Applications to Everyday Life:

1. Egg yolk contains a number of emulsifiers, which is why it is so important in making foods such as mayonnaise. Lecithin is an important emulsifier found in egg yolk. It is a phospholipid, and the molecule has a polar substituted-phosphate head which is hydrophilic, and a long nonpolar tail which is hydrophobic. The tail gets buried in the fat droplets, and its head sticks out of the droplet surface into the surrounding water. This establishes a barrier that prevents the surface of the fat droplet from coming into contact with the surface of another fat droplet. If egg yolk (which contains Lecithin) is added to mayo, then Lecithin will help the water in the egg white mix with the oil, so we will have a uniform creamy liquid. The oil stops the water and egg proteins from forming crystals, so that even if you put it in the freezer, mayo will stay creamy.

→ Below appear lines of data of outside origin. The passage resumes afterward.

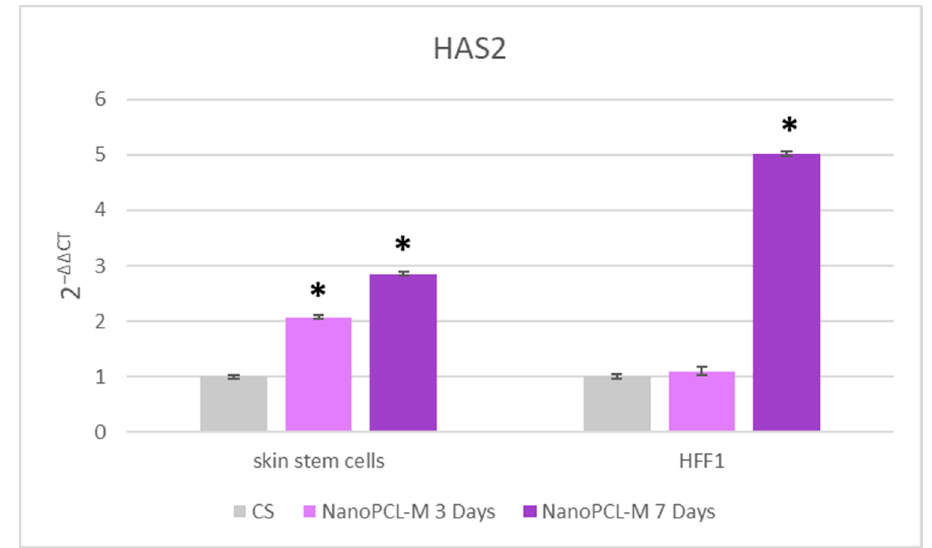
Figure 8. Effect of NanoPCL-M pretreatment on the expression of HAS2. Skin stem cells and HFF1 exposed (T) or not (CS) to three to seven days of NanoPCL-M pretreatment were stressed by UV light. The amount of mRNA from NanoPCL-M treated cells was normalized to HPRT1 and was plotted as fold change (2 −∆∆ CT ) relative to the mRNA expression of UV stress control (CS). * p value ≤ 0.05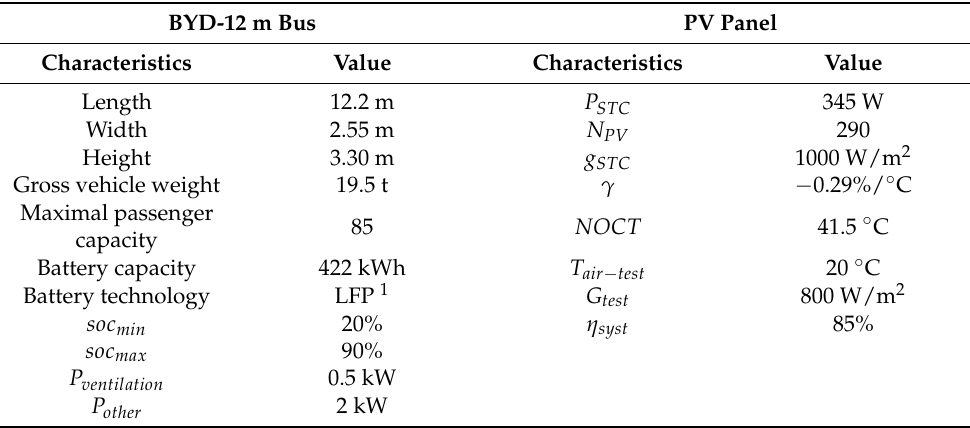
Table 2. Characteristics of the BYD-12 m bus and the PV panels. BYD-12 m Bus PV Panel Characteristics Value Characteristics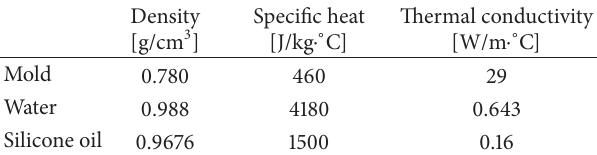
Table 1: Thermal property for mold, water, and silicone oil.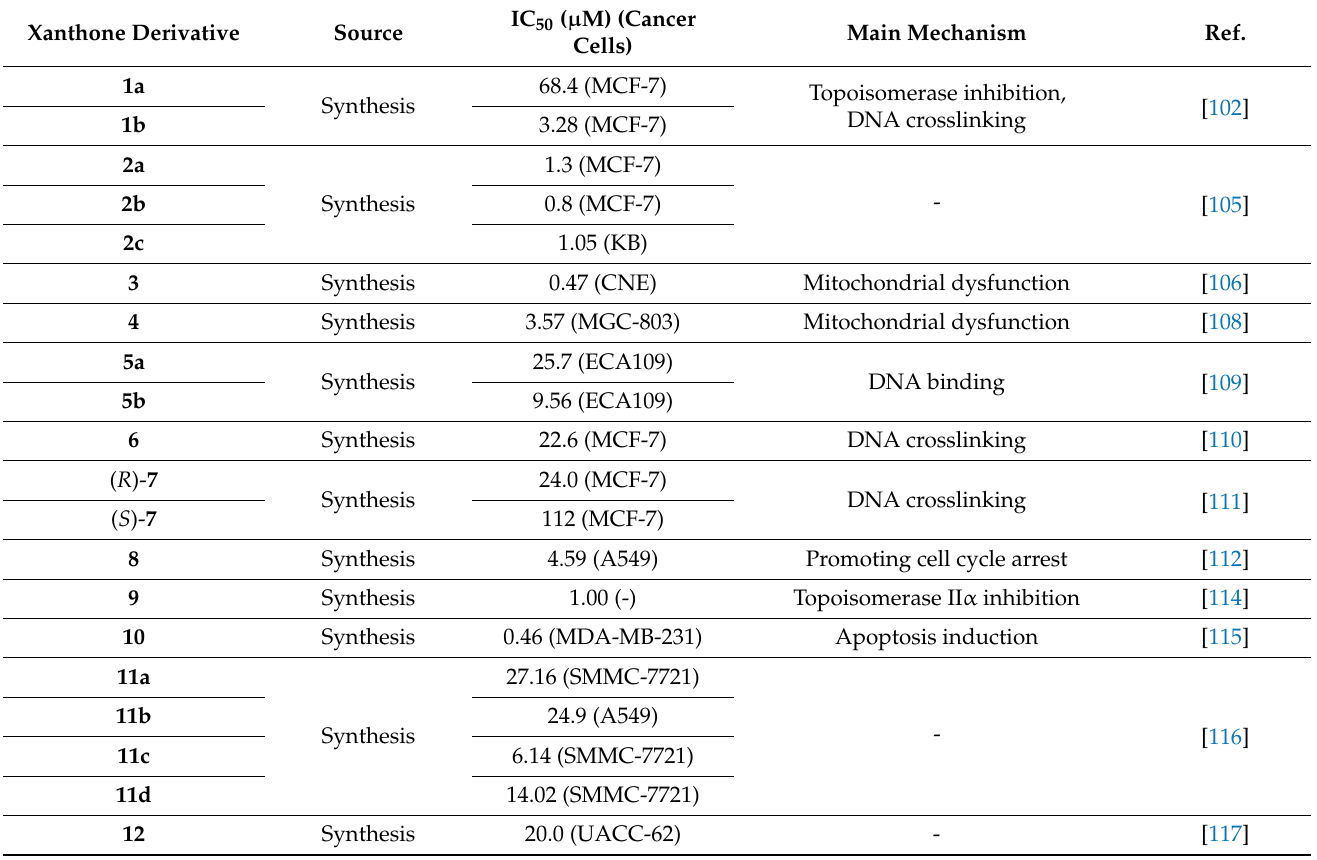
Table 3. Summary of the in vitro anticancer activity assay of reported xanthone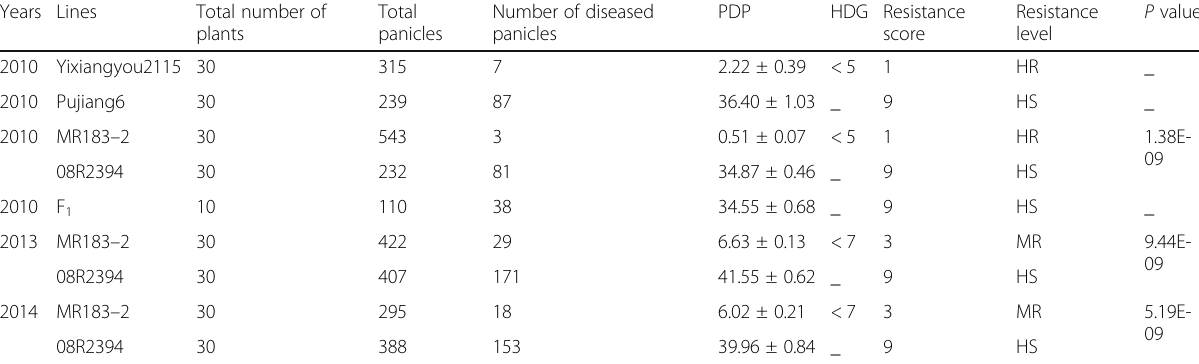
2). The results indicate that false smut resistance in PDP was 89.47%, indicating a wide range of variation MR183 – 2 is under polygenic control and that the RIL- (Table 2). The false smut resistance scores of RIL-F 7 F lines were categorized based on the PDP and HDG population is suitable for genetic analysis. The head- 7 (Fig. 2 and Additional file 1: Table S1). The absolute ing dates (HD) of parental cultivars and RILs were also value of the skewness and kurtosis of resistance scores recorded. A significant and positive correlation was de- was less than 1, indicating an approximately normal dis- tected between false smut resistance scores and heading tribution of resistance levels of RIL population (Table 2 dates (r = 0.47, P < 0.001) (Fig. 2). The results suggest and Fig. 2). Interestingly, the transgressive phenotype in that false smut resistance is negatively correlated with false smut resistance was observed in some F the growth period length of rice. lines (Fig. 7 Table 1 False smut disease phenotypes of MR183 – 2 and 08R2394 after natural infection in a disease nursery in Ya ’ an, Sichuan Province, China in different years Years Lines Total number of Total plants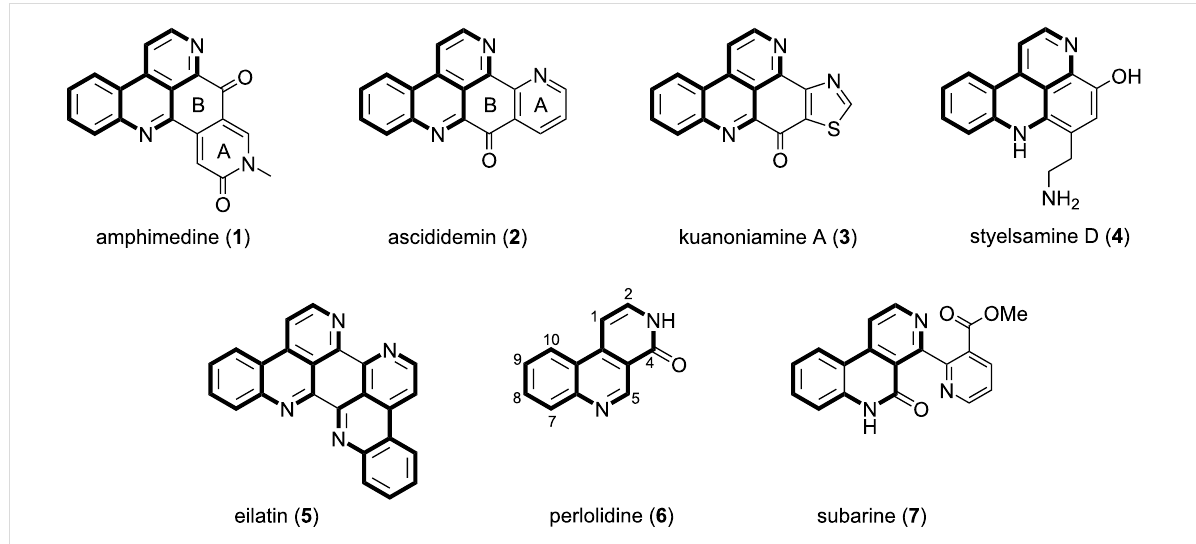
Figure 1: Marine pyridoacridine alkaloids amphimedine ( 1 ), ascididemin ( 2 ), kuanoniamine A ( 3 ), styelsamine D ( 4 ) and eilatin ( 5 ), as well as the two known tricyclic benzo[ c ][2,7]naphthyridine alkaloids perlolidine ( 6 ) and subarine ( 7 ) with the common benzo[ c ][2,7]naphthyridine moiety highlighted in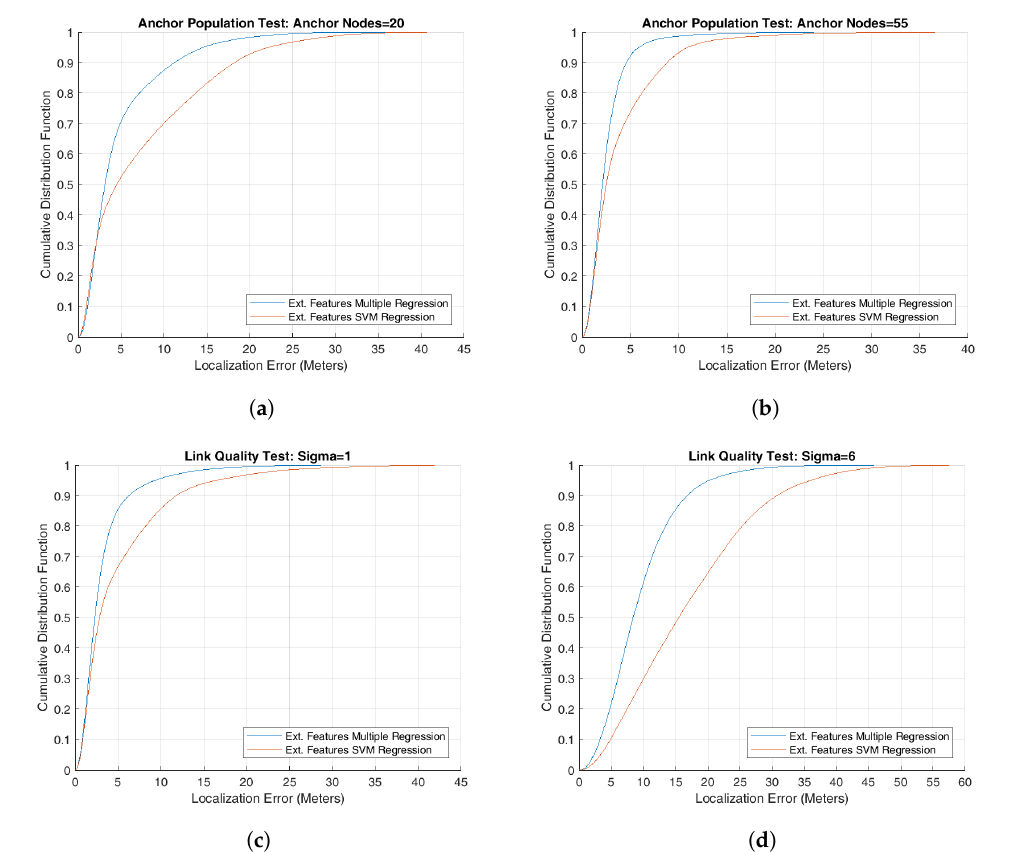
Figure 2. Empirical cumulative distribution function of localization error plotted for the extended feature set regression models for anchor population and link quality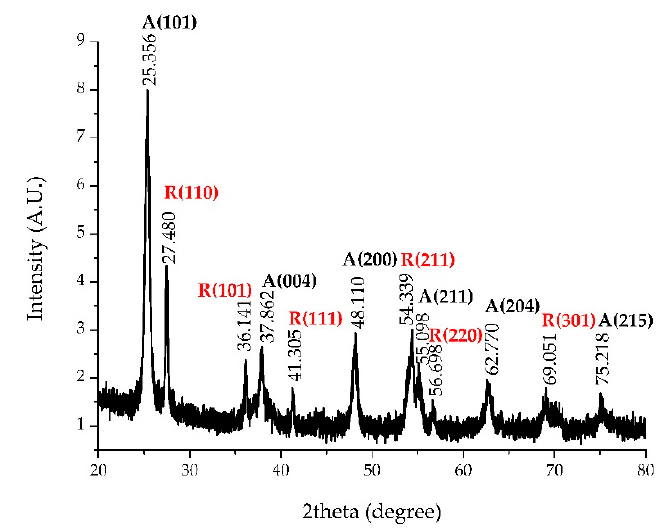
Figure 1. XRD spectrum of N-doped TiO 2 powder.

2. Mercury (Hg) is the only metal that is liquid at room temperature, and it has surface tension. Surface tension of mercury is higher than water. Mercury used in the thermometer does not stick to the wall of the capillary tube because of the surface tension. The cohesive forces within the drops are stronger than the adhesive forces between the drops and glass. Had it stuck to the walls, the measurement of temperature would not have been correct.

3. Bile acids are the primary physiological emulsifiers, which are synthesized by the liver and secreted into the bile. Bile acids contain both hydrophobic (lipid soluble) and polar (hydrophilic) regions. The cholesterol portion of a bile acid is hydrophobic, and the amino acid conjugate is polar and hydrophilic. Bile acids are able to carry out two important functions:

Emulsification of lipid aggregates: Bile acids have detergent action on particles of dietary fat which causes fat globules to break down or be emulsified into minute, microscopic droplets. Emulsification is not digestion, but is of importance because it greatly increases the surface area of fat, making it available for digestion by lipase, which cannot access the inside of lipid droplets.

Solubilization and transport of lipids in an aqueous environment: Bile acids are lipid carriers and are able to solubilize many lipids by forming micelles - aggregates of lipids such as fatty acids, cholesterol and monoglycerides - that remain suspended in water.